[PROVIDED INFORMATION Boundary: Start]
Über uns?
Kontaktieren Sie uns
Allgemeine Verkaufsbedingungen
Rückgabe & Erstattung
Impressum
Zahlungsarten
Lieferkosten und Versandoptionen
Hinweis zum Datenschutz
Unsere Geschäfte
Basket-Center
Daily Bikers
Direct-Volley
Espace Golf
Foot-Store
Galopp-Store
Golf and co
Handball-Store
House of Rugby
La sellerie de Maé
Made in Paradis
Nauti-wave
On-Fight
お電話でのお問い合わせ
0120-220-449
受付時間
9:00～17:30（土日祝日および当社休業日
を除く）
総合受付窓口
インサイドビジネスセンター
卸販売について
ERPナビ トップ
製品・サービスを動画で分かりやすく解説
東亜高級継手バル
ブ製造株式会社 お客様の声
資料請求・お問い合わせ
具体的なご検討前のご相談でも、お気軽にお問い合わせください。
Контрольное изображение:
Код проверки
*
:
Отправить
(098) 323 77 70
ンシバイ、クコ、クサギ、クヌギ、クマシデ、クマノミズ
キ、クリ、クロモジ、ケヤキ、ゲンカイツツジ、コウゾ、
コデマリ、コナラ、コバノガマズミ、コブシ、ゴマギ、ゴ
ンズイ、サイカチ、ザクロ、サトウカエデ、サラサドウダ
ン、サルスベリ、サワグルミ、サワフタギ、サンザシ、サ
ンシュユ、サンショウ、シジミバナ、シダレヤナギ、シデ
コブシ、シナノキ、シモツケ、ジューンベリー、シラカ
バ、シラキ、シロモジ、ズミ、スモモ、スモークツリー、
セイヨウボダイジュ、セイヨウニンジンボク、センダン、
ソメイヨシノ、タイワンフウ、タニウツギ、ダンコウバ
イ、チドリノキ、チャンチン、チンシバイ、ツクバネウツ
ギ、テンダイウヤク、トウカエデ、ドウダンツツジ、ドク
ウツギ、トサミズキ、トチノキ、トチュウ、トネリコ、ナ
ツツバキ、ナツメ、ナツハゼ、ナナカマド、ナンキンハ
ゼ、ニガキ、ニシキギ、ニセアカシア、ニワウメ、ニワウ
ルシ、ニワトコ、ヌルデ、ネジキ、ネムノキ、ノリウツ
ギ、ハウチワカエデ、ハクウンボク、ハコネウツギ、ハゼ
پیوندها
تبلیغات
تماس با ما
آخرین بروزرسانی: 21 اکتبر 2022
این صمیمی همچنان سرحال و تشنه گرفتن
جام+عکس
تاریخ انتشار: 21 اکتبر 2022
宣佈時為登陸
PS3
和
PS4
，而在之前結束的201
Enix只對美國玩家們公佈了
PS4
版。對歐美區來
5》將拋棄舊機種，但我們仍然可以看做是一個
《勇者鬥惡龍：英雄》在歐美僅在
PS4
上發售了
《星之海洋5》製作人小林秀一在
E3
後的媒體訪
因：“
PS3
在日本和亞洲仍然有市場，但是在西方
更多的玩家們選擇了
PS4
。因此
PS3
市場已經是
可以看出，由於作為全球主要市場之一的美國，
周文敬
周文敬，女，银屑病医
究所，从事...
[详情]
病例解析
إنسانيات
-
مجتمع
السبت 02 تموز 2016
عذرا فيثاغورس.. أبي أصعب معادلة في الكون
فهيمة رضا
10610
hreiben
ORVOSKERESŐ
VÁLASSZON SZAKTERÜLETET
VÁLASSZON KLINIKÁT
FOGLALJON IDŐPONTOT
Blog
[PROVIDED INFORMATION Boundary: End]
[PROVIDED INFORMATION Boundary: Start]
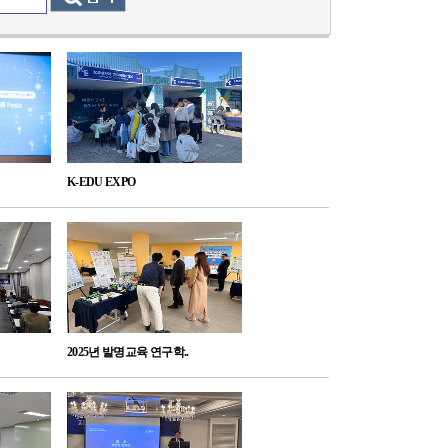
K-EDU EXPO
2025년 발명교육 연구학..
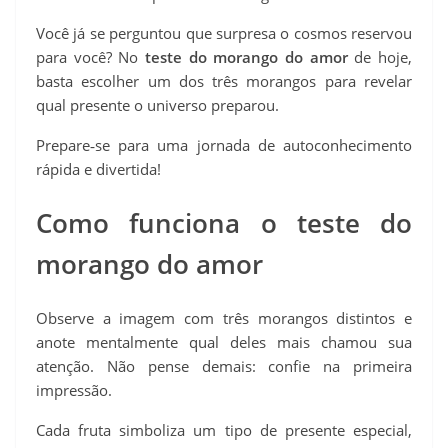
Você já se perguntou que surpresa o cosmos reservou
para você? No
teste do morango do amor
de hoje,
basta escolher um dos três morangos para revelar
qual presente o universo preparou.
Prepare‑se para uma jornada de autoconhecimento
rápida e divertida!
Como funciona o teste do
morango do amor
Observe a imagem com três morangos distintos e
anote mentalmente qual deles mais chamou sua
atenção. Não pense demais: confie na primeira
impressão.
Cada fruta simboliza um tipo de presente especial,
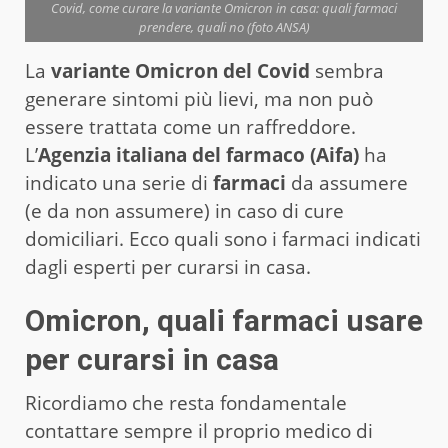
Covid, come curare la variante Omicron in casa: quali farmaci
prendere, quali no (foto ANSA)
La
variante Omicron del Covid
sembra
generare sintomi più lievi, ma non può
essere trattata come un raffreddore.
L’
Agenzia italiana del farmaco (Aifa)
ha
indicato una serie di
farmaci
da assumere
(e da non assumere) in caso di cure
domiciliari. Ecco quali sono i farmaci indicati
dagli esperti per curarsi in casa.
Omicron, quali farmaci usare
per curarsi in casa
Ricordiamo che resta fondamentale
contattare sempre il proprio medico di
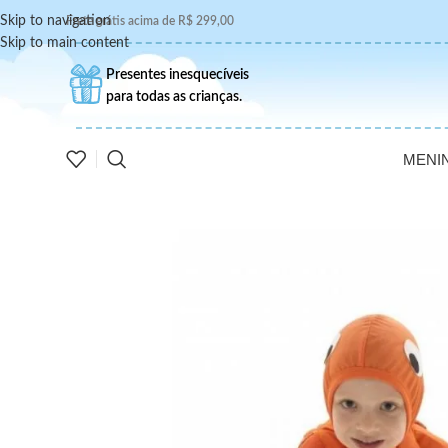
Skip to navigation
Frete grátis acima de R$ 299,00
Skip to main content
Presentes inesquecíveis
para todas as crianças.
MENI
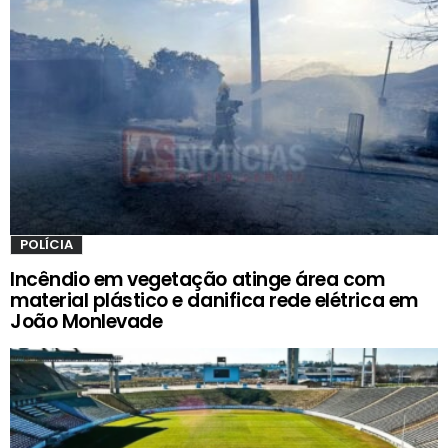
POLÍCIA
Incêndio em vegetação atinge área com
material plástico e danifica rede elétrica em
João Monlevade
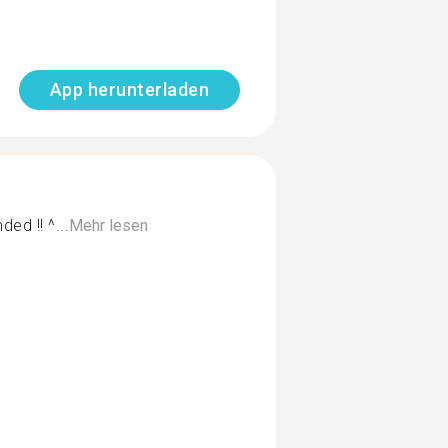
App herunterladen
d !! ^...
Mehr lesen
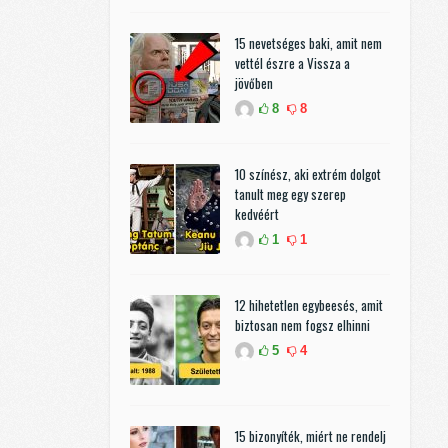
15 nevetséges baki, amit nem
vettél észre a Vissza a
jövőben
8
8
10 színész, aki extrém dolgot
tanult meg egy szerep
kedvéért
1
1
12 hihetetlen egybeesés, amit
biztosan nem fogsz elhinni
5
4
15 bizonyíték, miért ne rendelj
[PROVIDED INFORMATION Boundary: End]
## REQUIRED ACTION
The answer should be a single number: how many lines in the entries contain "Omicron".

## SOLUTION FOR THIS PROBLEM
3